Trembling and astonished he asks, “Lord, what wilt thou have me to do?" Wondrous change! A young man in his zeal, full of hatred and bitterness, with murderous intent, going his own way, determined to carry out his own will at all costs, now with subdued spirit, being led by the hand. Into the city which he had meant to ransack for any who might be found calling on that name, he is slowly and carefully led, for he is blind.
And blind he remains for three days, eating nothing; and then someone comes, a very one of those whom he would have haled from his home and sent to prison, comes and stands beside him, and calls him "Brother"!
“THIS is a faithful saying, and worthy of all acceptation, that Christ Jesus came into the world to save sinners; of whom I am chief.”
Ready for Reward
BROTHERS, bound in a kinship that lasts on even after death, because linked together in the One who bears that precious "Name." Yes, those two are beloved brothers in Christ Jesus, and when the scales have fallen from his eyes, the young man rises and is baptized.

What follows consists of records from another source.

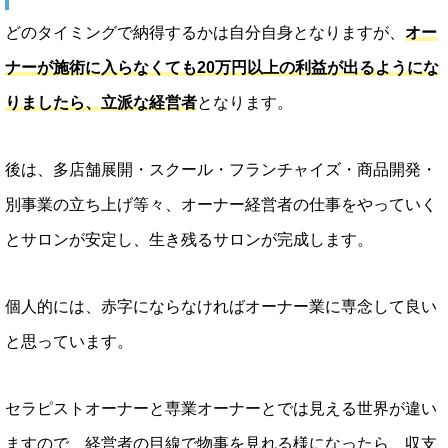
どのタイミングで納得するかは自分自身となりますが、
オー
ナーが施術に入らなくても20万円以上の利益が出るようにな
りましたら、立派な経営者
となります。
後は、多店舗展開・スクール・フランチャイズ・商品開発・
別事業の立ち上げ等々、オーナー経営者の仕事をやっていく
とサロンが安定し、生き残るサロンが完成します。
個人的には、赤字にならなければオーナー業に専念して良い
と思っています。
セラピストオーナーと専業オーナーとでは見える世界が違い
ますので、経営者の目線で物事を見れる様になったら、収支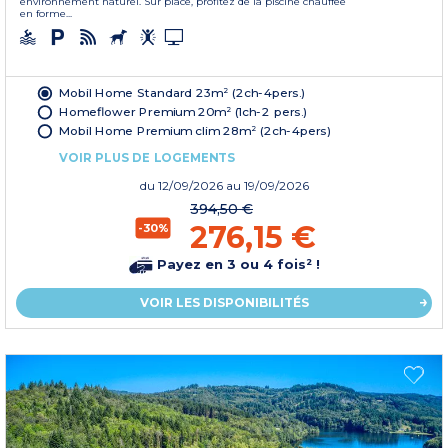
environnement naturel. Sur place, profitez de la piscine chauffée
en forme...
Mobil Home Standard 23m² (2ch-4pers.)
Homeflower Premium 20m² (1ch-2 pers.)
Mobil Home Premium clim 28m² (2ch-4pers)
VOIR PLUS DE LOGEMENTS
du
12/09/2026
au 19/09/2026
394,50 €
276,15 €
-30%
Payez en 3 ou 4 fois² !
VOIR LES DISPONIBILITÉS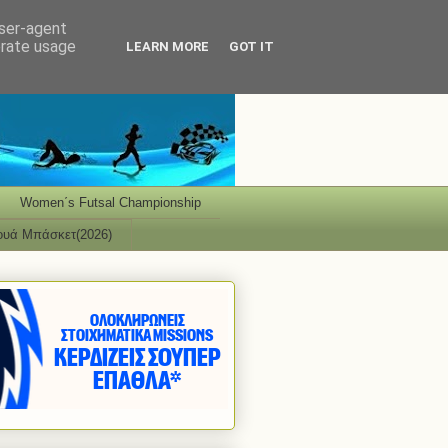
user-agent
erate usage
LEARN MORE
GOT IT
Women΄s Futsal Championship
ουά Μπάσκετ(2026)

He goes under the water, which typifies death, the end of the natural man, the end of the old nature. Nothing can patch up, or repair, or beautify that in God's sight, so it must go. He accepts death for himself, and he can say henceforth, "To me to live is Christ.'" The life which I now live in the flesh I live by the faith of the Son of God, who loved me, and gave himself for me." And then he goes forth a witness before all men for his Lord.
He speaks in public as boldly as did the one whose voice was silenced. He is not ashamed to labor, working with his hands to supply his daily necessities.
Willingly, aye joyfully, he accepts stripes above measure. He is in prison frequently, in deaths oft. Five times he receives forty stripes save one from his own countrymen; three times he is beaten with rods, once stoned; three times he suffers shipwreck, a night and a day he is in the deep.
He is in journeyings often, in perils of waters, of robbers, by his own countrymen, and by the heathen. In weariness and painfulness, in watching often, in hunger and thirst, in fasting often, in cold and nakedness; and much more he lives through by the power, and for the love of that great Name.
And when the time of his departure is at hand, and he can speak of himself as "the aged"; as he looks forward, expecting death through martyrdom, he can say assuredly, "I have fought a good fight, I have finished my course, I have kept the faith: henceforth there is laid up for me a crown of righteousness, which the Lord, the righteous judge, shall give me at that day: and not to me only, but unto all them also that love his appearing.”
HAVE you experienced such a change, lads? From taunting or making fun of—perhaps quietly annoying by petty persecutions, one who is "of this way" —have you yet turned round, not to liking him, but to loving him, because he can now call you "Brother”?
“BUT what things were gain to me, those I counted loss for Christ.” Phil. 3:77But what things were gain to me, those I counted loss for Christ. (Philippians 3:7).